- Required work: Copy out the entries that follow. Leave none out.

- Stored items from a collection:
◆ ◆ ◆
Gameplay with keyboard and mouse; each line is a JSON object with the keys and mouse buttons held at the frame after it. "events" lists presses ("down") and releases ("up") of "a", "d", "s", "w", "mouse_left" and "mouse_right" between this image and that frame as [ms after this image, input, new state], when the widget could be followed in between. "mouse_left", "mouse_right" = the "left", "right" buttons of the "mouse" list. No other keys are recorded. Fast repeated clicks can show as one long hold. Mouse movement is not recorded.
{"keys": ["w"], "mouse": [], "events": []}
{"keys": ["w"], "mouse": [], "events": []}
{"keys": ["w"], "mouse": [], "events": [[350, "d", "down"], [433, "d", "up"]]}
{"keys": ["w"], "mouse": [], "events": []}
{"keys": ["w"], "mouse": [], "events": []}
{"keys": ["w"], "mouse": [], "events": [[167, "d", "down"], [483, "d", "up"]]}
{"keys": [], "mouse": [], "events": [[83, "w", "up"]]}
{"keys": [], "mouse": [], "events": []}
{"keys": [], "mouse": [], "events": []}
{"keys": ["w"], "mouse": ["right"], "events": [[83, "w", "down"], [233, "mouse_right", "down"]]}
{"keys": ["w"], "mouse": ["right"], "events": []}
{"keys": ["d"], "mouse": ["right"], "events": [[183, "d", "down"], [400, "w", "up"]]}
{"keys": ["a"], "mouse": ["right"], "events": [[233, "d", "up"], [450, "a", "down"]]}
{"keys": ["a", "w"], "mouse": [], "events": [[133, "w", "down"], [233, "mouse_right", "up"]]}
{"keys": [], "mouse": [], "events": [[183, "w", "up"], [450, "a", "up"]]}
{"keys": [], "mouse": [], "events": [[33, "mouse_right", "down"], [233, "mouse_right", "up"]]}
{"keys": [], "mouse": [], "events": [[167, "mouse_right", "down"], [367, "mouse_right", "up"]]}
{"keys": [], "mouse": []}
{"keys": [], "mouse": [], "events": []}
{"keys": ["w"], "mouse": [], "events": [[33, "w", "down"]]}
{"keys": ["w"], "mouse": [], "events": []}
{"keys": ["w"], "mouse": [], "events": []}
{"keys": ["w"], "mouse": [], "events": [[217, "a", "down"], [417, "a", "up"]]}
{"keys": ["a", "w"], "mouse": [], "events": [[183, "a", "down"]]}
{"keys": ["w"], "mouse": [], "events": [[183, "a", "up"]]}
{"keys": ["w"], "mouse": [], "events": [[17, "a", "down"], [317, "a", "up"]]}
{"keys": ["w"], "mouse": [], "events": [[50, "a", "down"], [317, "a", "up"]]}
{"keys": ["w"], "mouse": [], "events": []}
◆ ◆ ◆
- Solution to this exercise:
Gameplay with keyboard and mouse; each line is a JSON object with the keys and mouse buttons held at the frame after it. "events" lists presses ("down") and releases ("up") of "a", "d", "s", "w", "mouse_left" and "mouse_right" between this image and that frame as [ms after this image, input, new state], when the widget could be followed in between. "mouse_left", "mouse_right" = the "left", "right" buttons of the "mouse" list. No other keys are recorded. Fast repeated clicks can show as one long hold. Mouse movement is not recorded.
{"keys": ["w"], "mouse": [], "events": []}
{"keys": ["w"], "mouse": [], "events": []}
{"keys": ["w"], "mouse": [], "events": [[350, "d", "down"], [433, "d", "up"]]}
{"keys": ["w"], "mouse": [], "events": []}
{"keys": ["w"], "mouse": [], "events": []}
{"keys": ["w"], "mouse": [], "events": [[167, "d", "down"], [483, "d", "up"]]}
{"keys": [], "mouse": [], "events": [[83, "w", "up"]]}
{"keys": [], "mouse": [], "events": []}
{"keys": [], "mouse": [], "events": []}
{"keys": ["w"], "mouse": ["right"], "events": [[83, "w", "down"], [233, "mouse_right", "down"]]}
{"keys": ["w"], "mouse": ["right"], "events": []}
{"keys": ["d"], "mouse": ["right"], "events": [[183, "d", "down"], [400, "w", "up"]]}
{"keys": ["a"], "mouse": ["right"], "events": [[233, "d", "up"], [450, "a", "down"]]}
{"keys": ["a", "w"], "mouse": [], "events": [[133, "w", "down"], [233, "mouse_right", "up"]]}
{"keys": [], "mouse": [], "events": [[183, "w", "up"], [450, "a", "up"]]}
{"keys": [], "mouse": [], "events": [[33, "mouse_right", "down"], [233, "mouse_right", "up"]]}
{"keys": [], "mouse": [], "events": [[167, "mouse_right", "down"], [367, "mouse_right", "up"]]}
{"keys": [], "mouse": []}
{"keys": [], "mouse": [], "events": []}
{"keys": ["w"], "mouse": [], "events": [[33, "w", "down"]]}
{"keys": ["w"], "mouse": [], "events": []}
{"keys": ["w"], "mouse": [], "events": []}
{"keys": ["w"], "mouse": [], "events": [[217, "a", "down"], [417, "a", "up"]]}
{"keys": ["a", "w"], "mouse": [], "events": [[183, "a", "down"]]}
{"keys": ["w"], "mouse": [], "events": [[183, "a", "up"]]}
{"keys": ["w"], "mouse": [], "events": [[17, "a", "down"], [317, "a", "up"]]}
{"keys": ["w"], "mouse": [], "events": [[50, "a", "down"], [317, "a", "up"]]}
{"keys": ["w"], "mouse": [], "events": []}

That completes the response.